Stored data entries
=-=-=
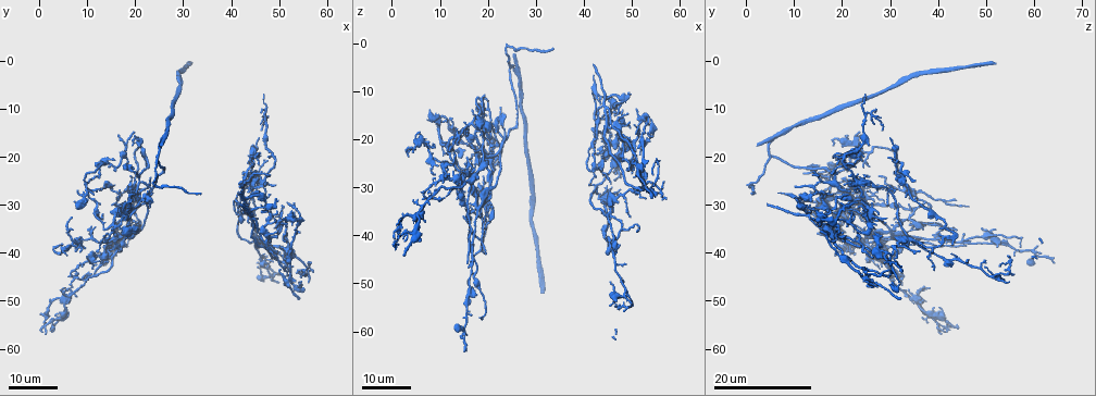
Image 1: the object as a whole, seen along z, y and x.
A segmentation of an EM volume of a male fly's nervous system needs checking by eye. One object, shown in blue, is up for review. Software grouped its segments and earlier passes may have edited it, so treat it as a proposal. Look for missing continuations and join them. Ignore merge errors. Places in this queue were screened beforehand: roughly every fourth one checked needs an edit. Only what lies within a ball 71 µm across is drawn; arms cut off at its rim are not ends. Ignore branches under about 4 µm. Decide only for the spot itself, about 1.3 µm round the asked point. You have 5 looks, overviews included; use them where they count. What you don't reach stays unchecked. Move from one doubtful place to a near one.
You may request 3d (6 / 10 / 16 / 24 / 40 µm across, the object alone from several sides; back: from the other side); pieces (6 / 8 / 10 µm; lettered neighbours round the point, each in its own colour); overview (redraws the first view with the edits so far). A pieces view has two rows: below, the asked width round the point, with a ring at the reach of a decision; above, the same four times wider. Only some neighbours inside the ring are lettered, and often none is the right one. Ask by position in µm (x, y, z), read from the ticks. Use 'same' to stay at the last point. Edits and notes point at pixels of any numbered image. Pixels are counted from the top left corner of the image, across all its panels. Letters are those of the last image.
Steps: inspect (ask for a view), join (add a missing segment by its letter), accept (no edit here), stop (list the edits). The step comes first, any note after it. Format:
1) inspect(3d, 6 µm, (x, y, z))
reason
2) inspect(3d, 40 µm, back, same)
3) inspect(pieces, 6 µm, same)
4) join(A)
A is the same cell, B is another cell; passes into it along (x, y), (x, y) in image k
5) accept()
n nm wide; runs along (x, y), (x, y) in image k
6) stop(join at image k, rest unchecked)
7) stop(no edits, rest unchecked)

inspect(3d, 24 µm, (46.0, 28.5, 22.0))
an open end

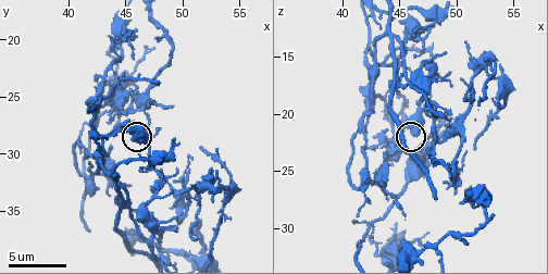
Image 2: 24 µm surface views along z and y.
inspect(pieces, 10 µm, same)

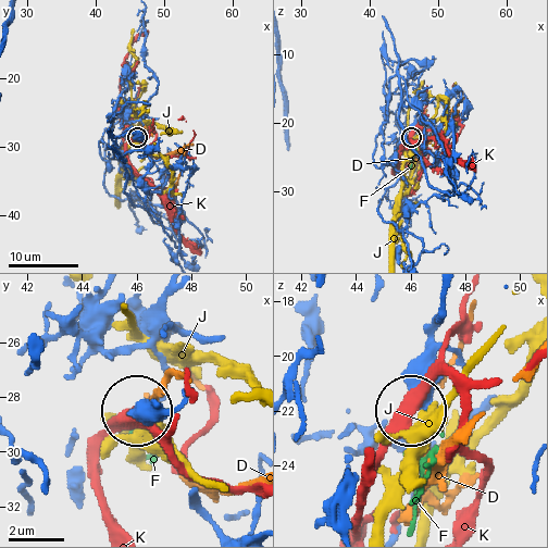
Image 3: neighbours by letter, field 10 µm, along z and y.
join(F)
510 nm wide; F is the same cell, D, J and K are other cells; the neuron continues

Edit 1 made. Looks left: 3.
inspect(3d, 16 µm, (44.5, 20.0, 30.0))
tapers out

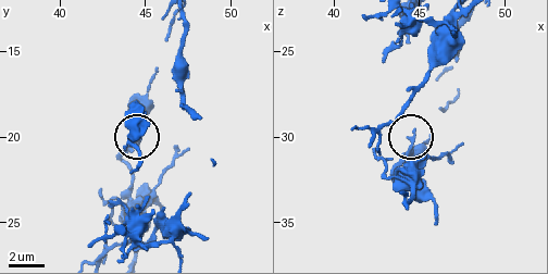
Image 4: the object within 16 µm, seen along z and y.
inspect(pieces, 10 µm, same)

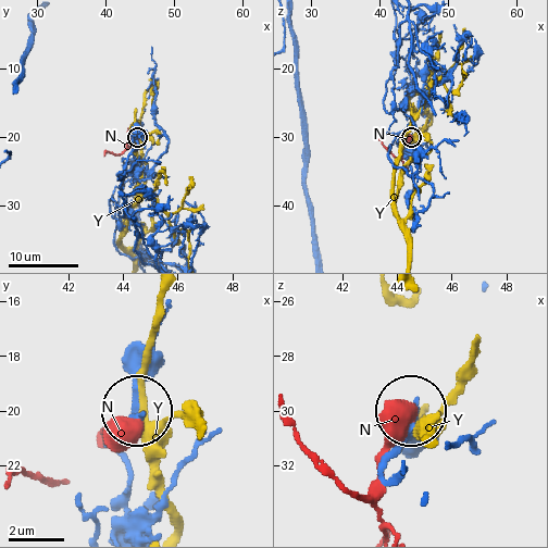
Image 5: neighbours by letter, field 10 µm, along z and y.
accept()
180 nm wide; N and Y are other cells; no lettered segment goes on from it

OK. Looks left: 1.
stop(join at image 3, rest unchecked)

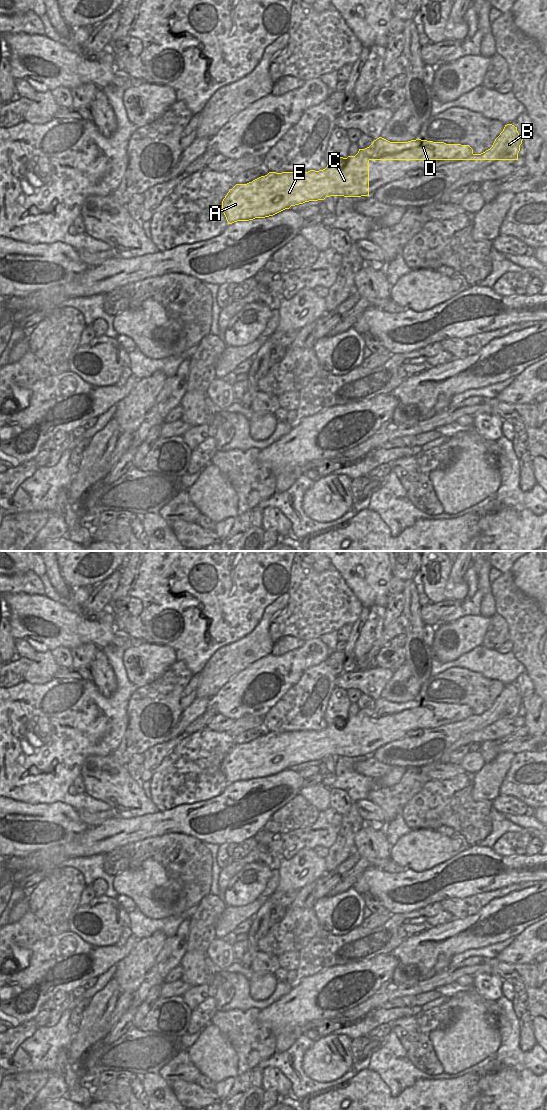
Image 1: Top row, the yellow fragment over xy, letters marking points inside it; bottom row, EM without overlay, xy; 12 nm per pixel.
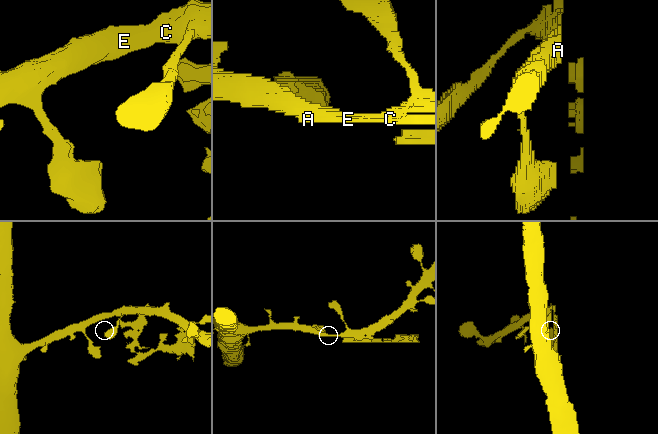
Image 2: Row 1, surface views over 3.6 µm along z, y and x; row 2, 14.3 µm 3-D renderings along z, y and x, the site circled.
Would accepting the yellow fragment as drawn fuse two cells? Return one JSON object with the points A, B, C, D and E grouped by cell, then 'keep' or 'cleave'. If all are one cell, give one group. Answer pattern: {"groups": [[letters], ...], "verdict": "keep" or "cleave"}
{"groups": [["A", "C", "E"], ["B", "D"]], "verdict": "cleave"}

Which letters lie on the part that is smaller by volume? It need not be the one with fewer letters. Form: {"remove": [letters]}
{"remove": ["B", "D"]}

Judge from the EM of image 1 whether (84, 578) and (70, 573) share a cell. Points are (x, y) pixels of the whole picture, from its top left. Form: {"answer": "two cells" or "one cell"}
{"answer": "one cell"}

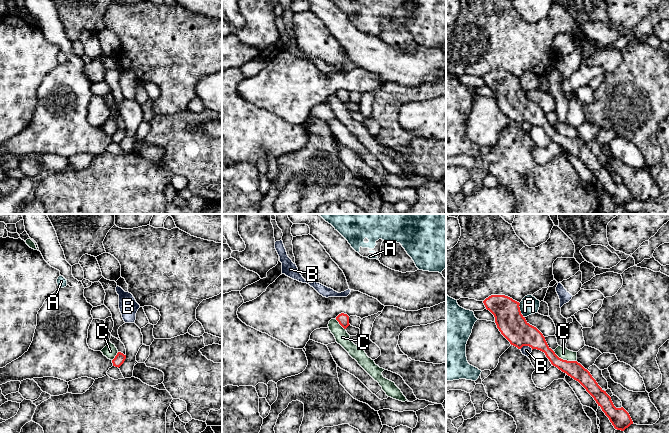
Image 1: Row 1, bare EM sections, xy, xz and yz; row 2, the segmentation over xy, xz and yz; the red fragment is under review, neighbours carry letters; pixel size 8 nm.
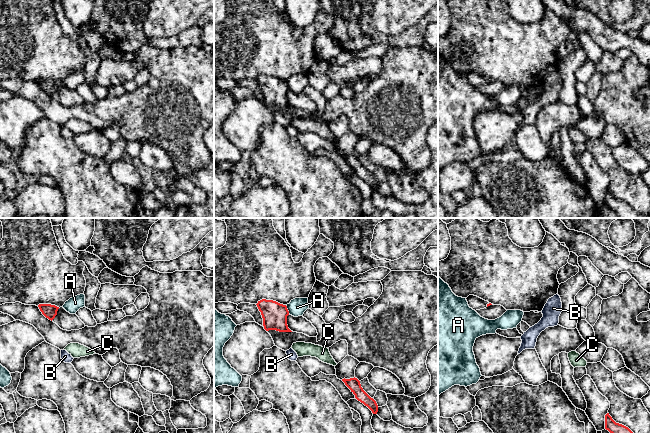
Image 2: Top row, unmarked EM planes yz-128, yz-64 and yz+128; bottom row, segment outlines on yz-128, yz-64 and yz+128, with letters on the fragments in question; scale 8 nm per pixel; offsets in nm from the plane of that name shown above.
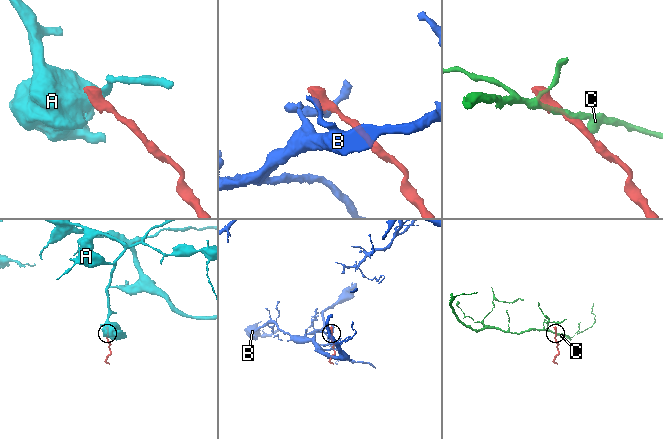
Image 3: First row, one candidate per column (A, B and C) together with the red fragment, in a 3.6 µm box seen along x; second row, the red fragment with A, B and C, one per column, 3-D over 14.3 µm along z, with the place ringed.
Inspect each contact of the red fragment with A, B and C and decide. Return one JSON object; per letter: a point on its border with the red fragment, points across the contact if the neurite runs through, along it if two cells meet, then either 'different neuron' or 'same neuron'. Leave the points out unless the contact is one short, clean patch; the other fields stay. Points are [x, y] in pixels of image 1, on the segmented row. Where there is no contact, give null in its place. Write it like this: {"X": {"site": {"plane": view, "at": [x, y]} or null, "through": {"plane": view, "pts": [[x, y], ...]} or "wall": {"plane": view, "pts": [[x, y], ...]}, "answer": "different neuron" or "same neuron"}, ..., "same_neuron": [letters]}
{"A": {"site": {"plane": "yz", "at": [519, 310]}, "wall": {"plane": "yz", "pts": [[519, 303], [519, 309], [524, 317]]}, "answer": "different neuron"}, "B": {"site": {"plane": "yz", "at": [526, 345]}, "wall": {"plane": "yz", "pts": [[532, 348], [523, 346], [520, 349]]}, "answer": "different neuron"}, "C": {"site": {"plane": "yz", "at": [564, 360]}, "wall": {"plane": "yz", "pts": [[552, 350], [563, 359], [576, 361]]}, "answer": "different neuron"}, "same_neuron": []}

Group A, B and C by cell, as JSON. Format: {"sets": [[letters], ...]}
{"sets": [["A"], ["B"], ["C"]]}

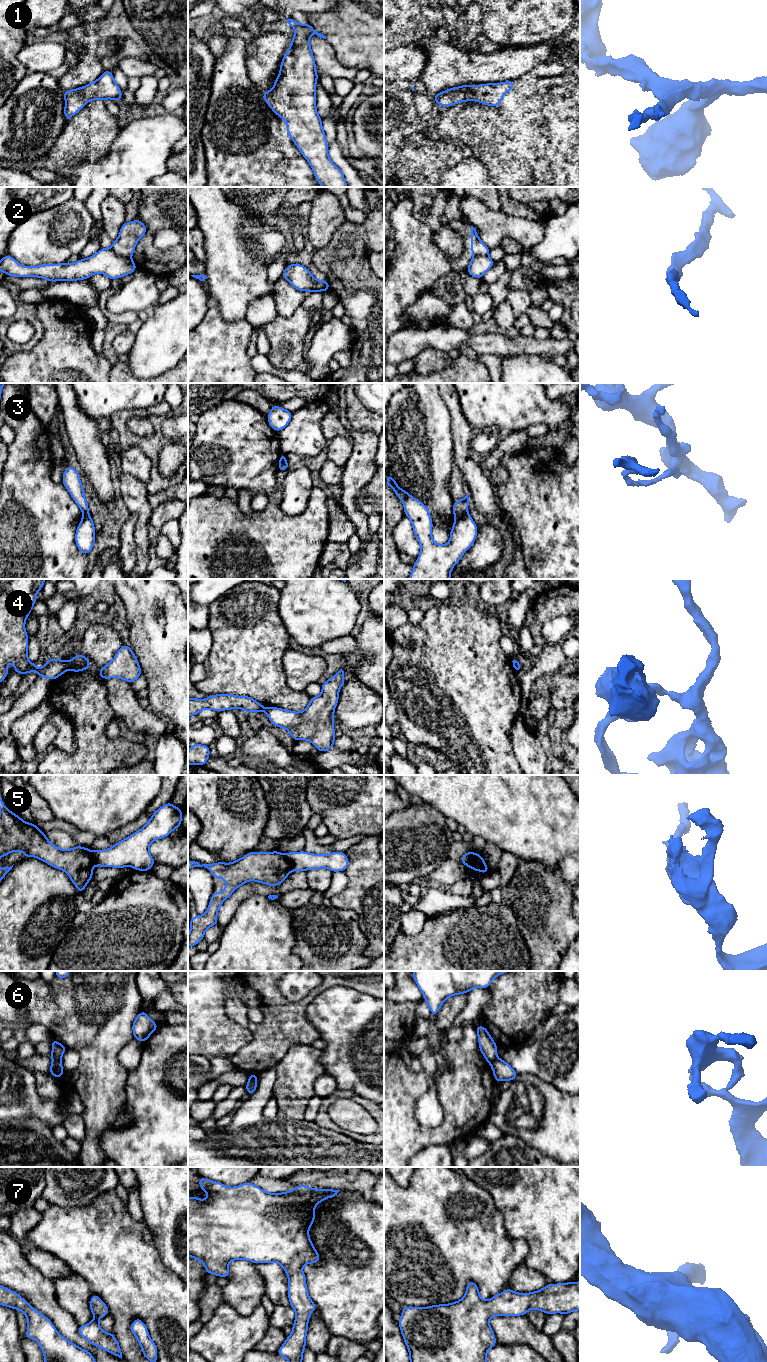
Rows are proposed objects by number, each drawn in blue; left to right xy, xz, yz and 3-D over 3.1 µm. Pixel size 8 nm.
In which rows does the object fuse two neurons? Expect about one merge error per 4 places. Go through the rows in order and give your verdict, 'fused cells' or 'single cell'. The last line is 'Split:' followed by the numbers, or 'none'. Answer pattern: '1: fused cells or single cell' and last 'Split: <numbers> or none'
1: single cell
2: fused cells
3: fused cells
4: fused cells
5: fused cells
6: fused cells
7: single cell
Split: 2, 3, 4, 5, 6

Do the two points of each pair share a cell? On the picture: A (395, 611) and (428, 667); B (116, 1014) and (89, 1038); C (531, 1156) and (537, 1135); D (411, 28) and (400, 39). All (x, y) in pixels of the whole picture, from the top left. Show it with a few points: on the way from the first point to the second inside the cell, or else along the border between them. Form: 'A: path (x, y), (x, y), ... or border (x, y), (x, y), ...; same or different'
A: border (407, 621), (394, 631); different
B: path (109, 1018), (96, 1031); same
C: border (513, 1135), (521, 1138), (544, 1155); different
D: path (408, 31), (403, 36); same

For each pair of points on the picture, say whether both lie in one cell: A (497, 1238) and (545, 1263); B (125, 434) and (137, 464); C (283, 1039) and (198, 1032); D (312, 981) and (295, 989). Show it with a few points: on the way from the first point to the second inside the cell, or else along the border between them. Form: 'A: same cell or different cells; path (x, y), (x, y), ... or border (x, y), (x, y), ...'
A: different cells; border (511, 1237), (520, 1237), (526, 1243), (524, 1262)
B: different cells; border (122, 450), (137, 446), (150, 461)
C: different cells; border (253, 1032), (253, 1037), (236, 1053)
D: same cell; path (308, 981), (303, 981), (299, 985)

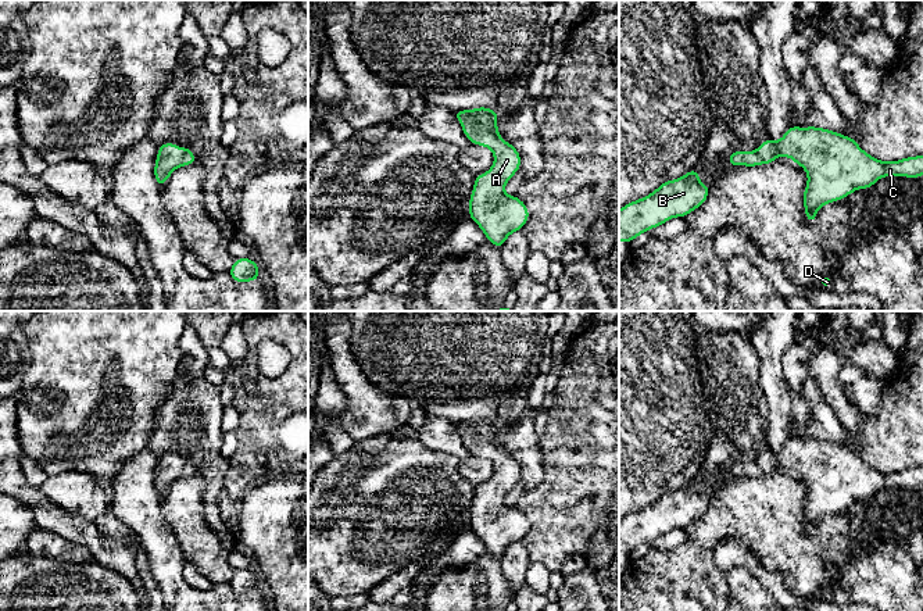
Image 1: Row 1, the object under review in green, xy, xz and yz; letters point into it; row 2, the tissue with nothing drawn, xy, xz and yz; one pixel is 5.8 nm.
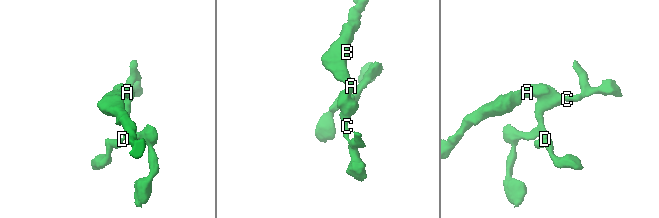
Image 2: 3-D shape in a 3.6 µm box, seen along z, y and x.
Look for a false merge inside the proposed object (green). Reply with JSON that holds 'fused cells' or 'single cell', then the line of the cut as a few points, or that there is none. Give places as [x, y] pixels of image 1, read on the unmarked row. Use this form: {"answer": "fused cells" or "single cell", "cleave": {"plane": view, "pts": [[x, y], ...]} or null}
{"answer": "single cell", "cleave": null}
=-=-=
* Problem *
Omitting the images, output each record precisely as written.

* Written answer *
Image 1: the object as a whole, seen along z, y and x.
A segmentation of an EM volume of a male fly's nervous system needs checking by eye. One object, shown in blue, is up for review. Software grouped its segments and earlier passes may have edited it, so treat it as a proposal. Look for missing continuations and join them. Ignore merge errors. Places in this queue were screened beforehand: roughly every fourth one checked needs an edit. Only what lies within a ball 71 µm across is drawn; arms cut off at its rim are not ends. Ignore branches under about 4 µm. Decide only for the spot itself, about 1.3 µm round the asked point. You have 5 looks, overviews included; use them where they count. What you don't reach stays unchecked. Move from one doubtful place to a near one.
You may request 3d (6 / 10 / 16 / 24 / 40 µm across, the object alone from several sides; back: from the other side); pieces (6 / 8 / 10 µm; lettered neighbours round the point, each in its own colour); overview (redraws the first view with the edits so far). A pieces view has two rows: below, the asked width round the point, with a ring at the reach of a decision; above, the same four times wider. Only some neighbours inside the ring are lettered, and often none is the right one. Ask by position in µm (x, y, z), read from the ticks. Use 'same' to stay at the last point. Edits and notes point at pixels of any numbered image. Pixels are counted from the top left corner of the image, across all its panels. Letters are those of the last image.
Steps: inspect (ask for a view), join (add a missing segment by its letter), accept (no edit here), stop (list the edits). The step comes first, any note after it. Format:
1) inspect(3d, 6 µm, (x, y, z))
reason
2) inspect(3d, 40 µm, back, same)
3) inspect(pieces, 6 µm, same)
4) join(A)
A is the same cell, B is another cell; passes into it along (x, y), (x, y) in image k
5) accept()
n nm wide; runs along (x, y), (x, y) in image k
6) stop(join at image k, rest unchecked)
7) stop(no edits, rest unchecked)

inspect(3d, 24 µm, (46.0, 28.5, 22.0))
an open end

Image 2: 24 µm surface views along z and y.
inspect(pieces, 10 µm, same)

Image 3: neighbours by letter, field 10 µm, along z and y.
join(F)
510 nm wide; F is the same cell, D, J and K are other cells; the neuron continues

Edit 1 made. Looks left: 3.
inspect(3d, 16 µm, (44.5, 20.0, 30.0))
tapers out

Image 4: the object within 16 µm, seen along z and y.
inspect(pieces, 10 µm, same)

Image 5: neighbours by letter, field 10 µm, along z and y.
accept()
180 nm wide; N and Y are other cells; no lettered segment goes on from it

OK. Looks left: 1.
stop(join at image 3, rest unchecked)

Image 1: Top row, the yellow fragment over xy, letters marking points inside it; bottom row, EM without overlay, xy; 12 nm per pixel.
Image 2: Row 1, surface views over 3.6 µm along z, y and x; row 2, 14.3 µm 3-D renderings along z, y and x, the site circled.
Would accepting the yellow fragment as drawn fuse two cells? Return one JSON object with the points A, B, C, D and E grouped by cell, then 'keep' or 'cleave'. If all are one cell, give one group. Answer pattern: {"groups": [[letters], ...], "verdict": "keep" or "cleave"}
{"groups": [["A", "C", "E"], ["B", "D"]], "verdict": "cleave"}

Which letters lie on the part that is smaller by volume? It need not be the one with fewer letters. Form: {"remove": [letters]}
{"remove": ["B", "D"]}

Judge from the EM of image 1 whether (84, 578) and (70, 573) share a cell. Points are (x, y) pixels of the whole picture, from its top left. Form: {"answer": "two cells" or "one cell"}
{"answer": "one cell"}

Image 1: Row 1, bare EM sections, xy, xz and yz; row 2, the segmentation over xy, xz and yz; the red fragment is under review, neighbours carry letters; pixel size 8 nm.
Image 2: Top row, unmarked EM planes yz-128, yz-64 and yz+128; bottom row, segment outlines on yz-128, yz-64 and yz+128, with letters on the fragments in question; scale 8 nm per pixel; offsets in nm from the plane of that name shown above.
Image 3: First row, one candidate per column (A, B and C) together with the red fragment, in a 3.6 µm box seen along x; second row, the red fragment with A, B and C, one per column, 3-D over 14.3 µm along z, with the place ringed.
Inspect each contact of the red fragment with A, B and C and decide. Return one JSON object; per letter: a point on its border with the red fragment, points across the contact if the neurite runs through, along it if two cells meet, then either 'different neuron' or 'same neuron'. Leave the points out unless the contact is one short, clean patch; the other fields stay. Points are [x, y] in pixels of image 1, on the segmented row. Where there is no contact, give null in its place. Write it like this: {"X": {"site": {"plane": view, "at": [x, y]} or null, "through": {"plane": view, "pts": [[x, y], ...]} or "wall": {"plane": view, "pts": [[x, y], ...]}, "answer": "different neuron" or "same neuron"}, ..., "same_neuron": [letters]}
{"A": {"site": {"plane": "yz", "at": [519, 310]}, "wall": {"plane": "yz", "pts": [[519, 303], [519, 309], [524, 317]]}, "answer": "different neuron"}, "B": {"site": {"plane": "yz", "at": [526, 345]}, "wall": {"plane": "yz", "pts": [[532, 348], [523, 346], [520, 349]]}, "answer": "different neuron"}, "C": {"site": {"plane": "yz", "at": [564, 360]}, "wall": {"plane": "yz", "pts": [[552, 350], [563, 359], [576, 361]]}, "answer": "different neuron"}, "same_neuron": []}

Group A, B and C by cell, as JSON. Format: {"sets": [[letters], ...]}
{"sets": [["A"], ["B"], ["C"]]}

Rows are proposed objects by number, each drawn in blue; left to right xy, xz, yz and 3-D over 3.1 µm. Pixel size 8 nm.
In which rows does the object fuse two neurons? Expect about one merge error per 4 places. Go through the rows in order and give your verdict, 'fused cells' or 'single cell'. The last line is 'Split:' followed by the numbers, or 'none'. Answer pattern: '1: fused cells or single cell' and last 'Split: <numbers> or none'
1: single cell
2: fused cells
3: fused cells
4: fused cells
5: fused cells
6: fused cells
7: single cell
Split: 2, 3, 4, 5, 6

Do the two points of each pair share a cell? On the picture: A (395, 611) and (428, 667); B (116, 1014) and (89, 1038); C (531, 1156) and (537, 1135); D (411, 28) and (400, 39). All (x, y) in pixels of the whole picture, from the top left. Show it with a few points: on the way from the first point to the second inside the cell, or else along the border between them. Form: 'A: path (x, y), (x, y), ... or border (x, y), (x, y), ...; same or different'
A: border (407, 621), (394, 631); different
B: path (109, 1018), (96, 1031); same
C: border (513, 1135), (521, 1138), (544, 1155); different
D: path (408, 31), (403, 36); same

For each pair of points on the picture, say whether both lie in one cell: A (497, 1238) and (545, 1263); B (125, 434) and (137, 464); C (283, 1039) and (198, 1032); D (312, 981) and (295, 989). Show it with a few points: on the way from the first point to the second inside the cell, or else along the border between them. Form: 'A: same cell or different cells; path (x, y), (x, y), ... or border (x, y), (x, y), ...'
A: different cells; border (511, 1237), (520, 1237), (526, 1243), (524, 1262)
B: different cells; border (122, 450), (137, 446), (150, 461)
C: different cells; border (253, 1032), (253, 1037), (236, 1053)
D: same cell; path (308, 981), (303, 981), (299, 985)

Image 1: Row 1, the object under review in green, xy, xz and yz; letters point into it; row 2, the tissue with nothing drawn, xy, xz and yz; one pixel is 5.8 nm.
Image 2: 3-D shape in a 3.6 µm box, seen along z, y and x.
Look for a false merge inside the proposed object (green). Reply with JSON that holds 'fused cells' or 'single cell', then the line of the cut as a few points, or that there is none. Give places as [x, y] pixels of image 1, read on the unmarked row. Use this form: {"answer": "fused cells" or "single cell", "cleave": {"plane": view, "pts": [[x, y], ...]} or null}
{"answer": "single cell", "cleave": null}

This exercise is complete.